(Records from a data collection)
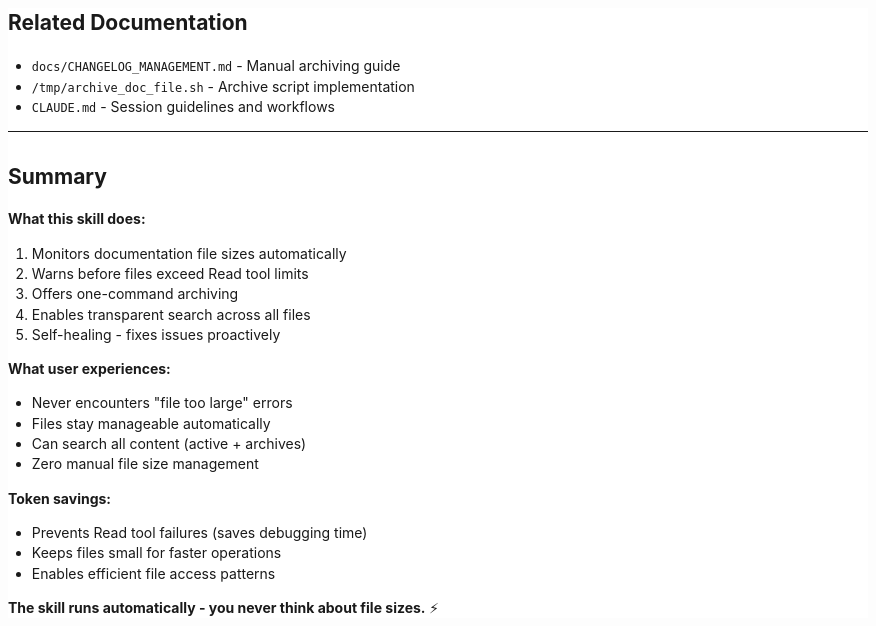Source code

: ## Related Documentation

- `docs/CHANGELOG_MANAGEMENT.md` - Manual archiving guide
- `/tmp/archive_doc_file.sh` - Archive script implementation
- `CLAUDE.md` - Session guidelines and workflows

---

## Summary

**What this skill does:**
1. Monitors documentation file sizes automatically
2. Warns before files exceed Read tool limits
3. Offers one-command archiving
4. Enables transparent search across all files
5. Self-healing - fixes issues proactively

**What user experiences:**
- Never encounters "file too large" errors
- Files stay manageable automatically
- Can search all content (active + archives)
- Zero manual file size management

**Token savings:**
- Prevents Read tool failures (saves debugging time)
- Keeps files small for faster operations
- Enables efficient file access patterns

**The skill runs automatically - you never think about file sizes.** ⚡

= Task requirements =
Retype all of the text in the material above character for character, leaving out the picture.

= Reply =
Source code

: ## Related Documentation

- `docs/CHANGELOG_MANAGEMENT.md` - Manual archiving guide
- `/tmp/archive_doc_file.sh` - Archive script implementation
- `CLAUDE.md` - Session guidelines and workflows

---

## Summary

**What this skill does:**
1. Monitors documentation file sizes automatically
2. Warns before files exceed Read tool limits
3. Offers one-command archiving
4. Enables transparent search across all files
5. Self-healing - fixes issues proactively

**What user experiences:**
- Never encounters "file too large" errors
- Files stay manageable automatically
- Can search all content (active + archives)
- Zero manual file size management

**Token savings:**
- Prevents Read tool failures (saves debugging time)
- Keeps files small for faster operations
- Enables efficient file access patterns

**The skill runs automatically - you never think about file sizes.** ⚡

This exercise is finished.